[STORED DATA]
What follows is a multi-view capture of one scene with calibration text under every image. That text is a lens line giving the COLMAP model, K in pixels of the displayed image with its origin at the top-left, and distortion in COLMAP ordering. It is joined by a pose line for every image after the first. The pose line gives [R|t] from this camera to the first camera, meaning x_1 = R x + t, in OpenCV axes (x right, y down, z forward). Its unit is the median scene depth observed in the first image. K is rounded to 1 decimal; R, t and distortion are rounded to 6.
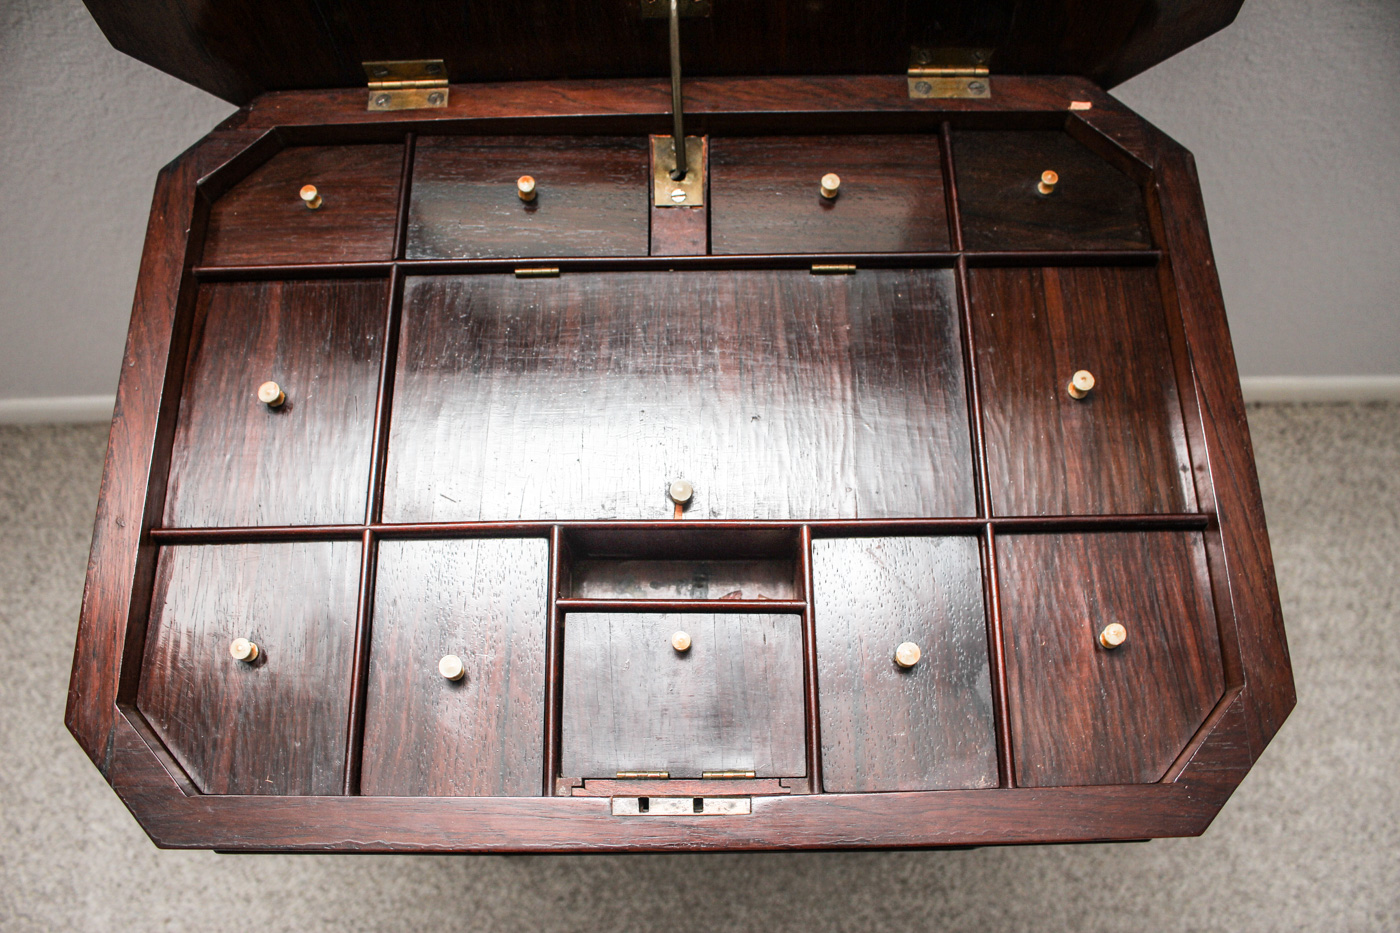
lens RADIAL K [[1178.1, 0, 701.9], [0, 1178.1, 429.4], [0, 0, 1]] dist [-0.163406, 0.139699]
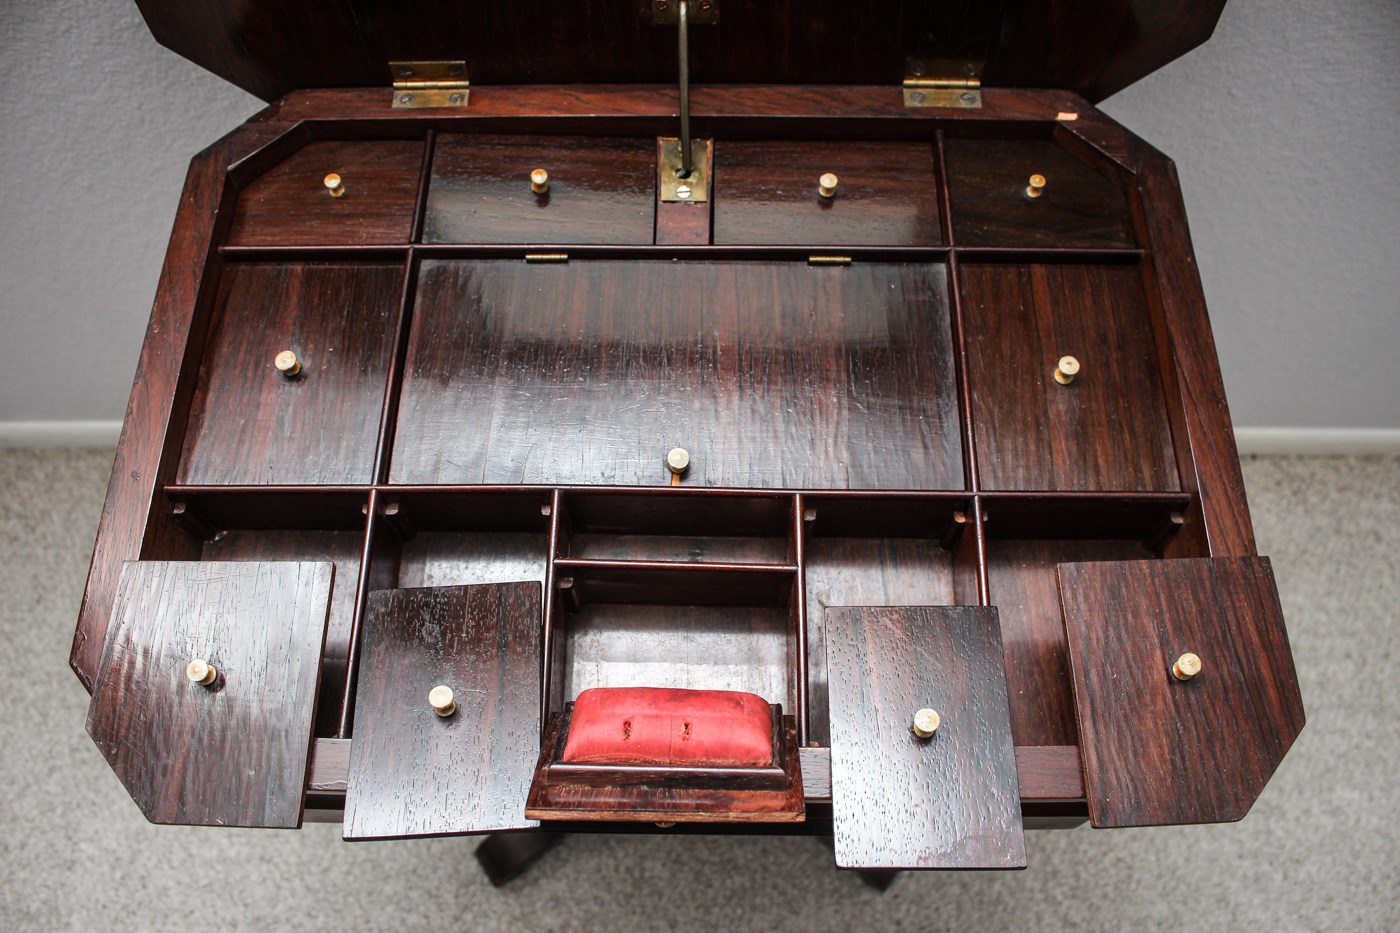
lens RADIAL K [[1178.1, 0, 701.9], [0, 1178.1, 429.4], [0, 0, 1]] dist [-0.163406, 0.139699]
pose [[0.999726, 0.022138, -0.007579, 0.008946], [-0.022697, 0.996198, -0.084104, 0.099451], [0.005688, 0.084253, 0.996428, -0.028642]]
[/STORED DATA]
■ WORK ITEM ■
Reproduce the listing above word for word, leaving out the pictures.

■ TASK OUTPUT ■
What follows is a multi-view capture of one scene with calibration text under every image. That text is a lens line giving the COLMAP model, K in pixels of the displayed image with its origin at the top-left, and distortion in COLMAP ordering. It is joined by a pose line for every image after the first. The pose line gives [R|t] from this camera to the first camera, meaning x_1 = R x + t, in OpenCV axes (x right, y down, z forward). Its unit is the median scene depth observed in the first image. K is rounded to 1 decimal; R, t and distortion are rounded to 6.
lens RADIAL K [[1178.1, 0, 701.9], [0, 1178.1, 429.4], [0, 0, 1]] dist [-0.163406, 0.139699]
lens RADIAL K [[1178.1, 0, 701.9], [0, 1178.1, 429.4], [0, 0, 1]] dist [-0.163406, 0.139699]
pose [[0.999726, 0.022138, -0.007579, 0.008946], [-0.022697, 0.996198, -0.084104, 0.099451], [0.005688, 0.084253, 0.996428, -0.028642]]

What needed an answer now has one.